** begin Data supplied **

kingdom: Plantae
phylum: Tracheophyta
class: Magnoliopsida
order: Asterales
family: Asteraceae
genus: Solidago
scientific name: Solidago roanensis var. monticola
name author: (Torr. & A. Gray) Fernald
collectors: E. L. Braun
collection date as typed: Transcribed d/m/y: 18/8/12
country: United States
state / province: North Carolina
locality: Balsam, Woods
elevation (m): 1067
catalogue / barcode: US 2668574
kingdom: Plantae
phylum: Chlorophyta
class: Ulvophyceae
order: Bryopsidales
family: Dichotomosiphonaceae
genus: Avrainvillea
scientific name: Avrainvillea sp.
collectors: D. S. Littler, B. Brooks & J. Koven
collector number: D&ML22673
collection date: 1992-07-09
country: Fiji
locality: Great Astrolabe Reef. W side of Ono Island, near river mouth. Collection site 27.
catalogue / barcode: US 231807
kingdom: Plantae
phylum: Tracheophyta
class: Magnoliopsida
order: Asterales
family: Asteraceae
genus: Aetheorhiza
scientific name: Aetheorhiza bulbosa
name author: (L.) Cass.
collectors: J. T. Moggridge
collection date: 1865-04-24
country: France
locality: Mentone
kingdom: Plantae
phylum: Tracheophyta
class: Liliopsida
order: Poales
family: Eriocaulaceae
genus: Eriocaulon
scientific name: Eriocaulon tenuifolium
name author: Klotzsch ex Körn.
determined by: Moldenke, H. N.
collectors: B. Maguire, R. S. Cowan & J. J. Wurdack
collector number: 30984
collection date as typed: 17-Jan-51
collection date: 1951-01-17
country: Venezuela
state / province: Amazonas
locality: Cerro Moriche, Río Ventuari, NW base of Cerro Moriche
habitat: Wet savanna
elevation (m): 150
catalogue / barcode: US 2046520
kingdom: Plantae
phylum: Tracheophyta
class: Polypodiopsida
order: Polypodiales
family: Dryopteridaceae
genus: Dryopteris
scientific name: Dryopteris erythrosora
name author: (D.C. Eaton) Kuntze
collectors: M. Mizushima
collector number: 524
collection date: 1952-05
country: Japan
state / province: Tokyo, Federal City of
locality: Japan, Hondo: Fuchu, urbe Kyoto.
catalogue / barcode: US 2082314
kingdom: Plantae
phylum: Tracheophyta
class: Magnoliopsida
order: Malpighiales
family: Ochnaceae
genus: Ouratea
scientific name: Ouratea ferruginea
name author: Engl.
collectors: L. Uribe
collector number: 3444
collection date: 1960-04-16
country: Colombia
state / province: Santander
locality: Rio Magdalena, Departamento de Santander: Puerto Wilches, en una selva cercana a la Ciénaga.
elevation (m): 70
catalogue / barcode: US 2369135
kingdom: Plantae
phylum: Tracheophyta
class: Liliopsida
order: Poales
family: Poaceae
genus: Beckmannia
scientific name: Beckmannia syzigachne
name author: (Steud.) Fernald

** end Data supplied **

> _What the task asks_:
Can you gather every line in the items above that contains the word "province"? Treat case as significant.

> _Solution to this task_:
state / province: North Carolina
state / province: Amazonas
state / province: Tokyo, Federal City of
state / province: Santander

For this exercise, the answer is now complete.